Later that autumn, Edgar falls ill and becomes bedridden. Nelly tries to keep Cathy company in his stead, and one day, the two of them venture out to the wall at the end of the park. Cathy appears very melancholy, and when Nelly asks why she’s crying, Cathy admits that she often thinks about what will happen to her once Edgar and Nelly are gone. Attempting to reassure her, Nelly says that Edgar is only suffering from a cold. Somewhat mollified, Cathy climbs up on the wall of the park. As she is reaching for some fruit on a nearby tree, her hat falls off on the other side of the wall. Cathy clambers down to retrieve it but finds that she cannot climb back up. Though she and Nelly are near the entrance to the property, the gate is locked. Nelly is trying to find the key to unlock the gate and let Cathy back in when Heathcliff suddenly appears on horseback. Cathy tells him that she knows he hates her and her father and vows not to speak to him. Heathcliff tells her that Linton is very ill and possibly dying. He blames Linton’s sickness on Cathy, telling her that she broke Linton’s heart by dropping their correspondence. Nelly yells that he is lying and says she will break the lock with a stone rather than allow Cathy to listen to such “vile nonsense.” Heathcliff tells Cathy that he will be away for the next week and urges her to visit during his absence, vowing once more that Linton is truly dying. When they return to the house, Cathy says that she will never feel at ease until she knows whether Heathcliff was telling the truth. The next day, Nelly reluctantly agrees to accompany Cathy to Wuthering Heights in the hope that what they find there will prove Heathcliff to be a liar.

> **WRITTEN TASK 1**
Express the part of the records that opens with the line containing "- JUnit Jupiter" and closes with the line containing "Tab order corresponds with the DOM order." as a numbered list, leaving out blank lines.
The book summary above has no connection to the records that follow.

Saved entries:

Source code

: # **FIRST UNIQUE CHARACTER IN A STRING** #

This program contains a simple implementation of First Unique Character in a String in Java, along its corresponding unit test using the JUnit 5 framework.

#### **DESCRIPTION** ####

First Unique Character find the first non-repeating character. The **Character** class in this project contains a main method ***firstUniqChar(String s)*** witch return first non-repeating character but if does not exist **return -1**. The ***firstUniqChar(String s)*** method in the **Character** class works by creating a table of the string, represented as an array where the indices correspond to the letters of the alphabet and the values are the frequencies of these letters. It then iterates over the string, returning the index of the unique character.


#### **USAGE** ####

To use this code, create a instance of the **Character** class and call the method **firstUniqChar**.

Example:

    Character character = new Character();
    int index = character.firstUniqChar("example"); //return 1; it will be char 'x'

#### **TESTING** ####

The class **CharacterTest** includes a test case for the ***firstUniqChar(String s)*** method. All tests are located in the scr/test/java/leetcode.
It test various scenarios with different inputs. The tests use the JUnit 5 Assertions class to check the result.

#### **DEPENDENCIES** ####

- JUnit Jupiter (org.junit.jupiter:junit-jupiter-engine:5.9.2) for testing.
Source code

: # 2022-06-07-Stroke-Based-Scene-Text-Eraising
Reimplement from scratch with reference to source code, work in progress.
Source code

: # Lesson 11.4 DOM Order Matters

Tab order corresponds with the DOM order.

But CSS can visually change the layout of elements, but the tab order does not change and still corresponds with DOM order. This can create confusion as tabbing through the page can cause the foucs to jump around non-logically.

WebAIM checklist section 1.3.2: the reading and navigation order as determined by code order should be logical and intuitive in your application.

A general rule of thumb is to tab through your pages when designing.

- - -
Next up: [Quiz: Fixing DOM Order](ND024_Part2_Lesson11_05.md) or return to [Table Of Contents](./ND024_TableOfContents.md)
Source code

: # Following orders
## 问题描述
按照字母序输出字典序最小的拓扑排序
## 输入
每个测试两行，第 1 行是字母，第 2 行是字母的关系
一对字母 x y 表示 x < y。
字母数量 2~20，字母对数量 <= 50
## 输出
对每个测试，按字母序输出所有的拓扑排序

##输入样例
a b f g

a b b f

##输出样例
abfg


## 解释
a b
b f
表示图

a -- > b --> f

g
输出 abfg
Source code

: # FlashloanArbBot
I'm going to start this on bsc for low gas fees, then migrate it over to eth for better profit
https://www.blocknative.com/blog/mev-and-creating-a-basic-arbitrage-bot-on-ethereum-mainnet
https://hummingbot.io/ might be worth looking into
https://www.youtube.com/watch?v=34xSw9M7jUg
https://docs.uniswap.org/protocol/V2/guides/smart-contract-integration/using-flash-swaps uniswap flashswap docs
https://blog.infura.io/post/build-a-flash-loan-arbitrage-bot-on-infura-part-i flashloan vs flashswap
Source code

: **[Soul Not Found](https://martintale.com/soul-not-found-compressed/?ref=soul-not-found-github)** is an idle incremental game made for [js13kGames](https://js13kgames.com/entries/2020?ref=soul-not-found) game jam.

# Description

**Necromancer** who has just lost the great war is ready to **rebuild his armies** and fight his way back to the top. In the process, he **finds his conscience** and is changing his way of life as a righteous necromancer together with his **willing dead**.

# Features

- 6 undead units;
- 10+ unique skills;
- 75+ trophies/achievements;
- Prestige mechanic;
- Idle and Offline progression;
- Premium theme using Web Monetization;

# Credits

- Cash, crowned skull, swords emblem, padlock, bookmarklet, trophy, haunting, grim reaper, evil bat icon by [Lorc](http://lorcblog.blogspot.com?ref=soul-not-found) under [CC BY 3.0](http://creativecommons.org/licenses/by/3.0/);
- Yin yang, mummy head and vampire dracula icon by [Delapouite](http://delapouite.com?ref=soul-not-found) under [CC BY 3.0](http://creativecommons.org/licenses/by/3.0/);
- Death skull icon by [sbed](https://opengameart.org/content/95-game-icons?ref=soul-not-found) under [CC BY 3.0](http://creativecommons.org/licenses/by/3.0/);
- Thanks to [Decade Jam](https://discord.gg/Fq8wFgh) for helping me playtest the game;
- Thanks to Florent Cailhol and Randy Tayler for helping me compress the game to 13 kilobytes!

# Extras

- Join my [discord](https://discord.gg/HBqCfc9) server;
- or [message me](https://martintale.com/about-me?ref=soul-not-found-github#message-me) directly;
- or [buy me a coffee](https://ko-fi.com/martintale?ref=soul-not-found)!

> **WRITTEN TASK 2**
Continue the Wuthering Heights plot summary from the point where the text stops.

> **EXERCISE RESULT 1**
1. - JUnit Jupiter (org.junit.jupiter:junit-jupiter-engine:5.9.2) for testing.
2. Source code
3. : # 2022-06-07-Stroke-Based-Scene-Text-Eraising
4. Reimplement from scratch with reference to source code, work in progress.
5. Source code
6. : # Lesson 11.4 DOM Order Matters
7. Tab order corresponds with the DOM order.

> **EXERCISE RESULT 2**
Chapter 23:

When Nelly and Cathy arrive at Wuthering Heights, they encounter a sickly Linton whining about the servants. He complains that Cathy has not visited or corresponded with him, and she replies that she would love to spend more time with him if she had her father’s consent. Linton says that he wishes Cathy were his wife so she would love him more than anyone. Cathy quickly tells him that she will love no one more than she loves her father. She says she would rather be Linton’s sister since people sometimes come to hate their wives, and she thoughtlessly cites his own mother and Heathcliff as an example. Linton angrily denies her claim, and the two argue about their parents until Linton provokes Cathy into giving his chair a small shove. Linton goes into a coughing fit, and Cathy is instantly filled with remorse and apologizes. Linton accuses her of worsening his health, and when Cathy and Nelly attempt to leave, he makes himself fall to the floor and begins screaming petulantly. Nelly tries to convince Cathy to ignore Linton’s antics, but he successfully guilts Cathy into promising to return. After they leave, Nelly warns Cathy that she will tell Edgar if Cathy attempts to return to Wuthering Heights. Shortly afterward, Nelly falls ill with a cold, and Cathy nurses both Nelly and Edgar diligently. During this time, Cathy is left unattended in the evenings, and neither Nelly nor Edgar suspects that she uses this time to secretly travel out on the moors.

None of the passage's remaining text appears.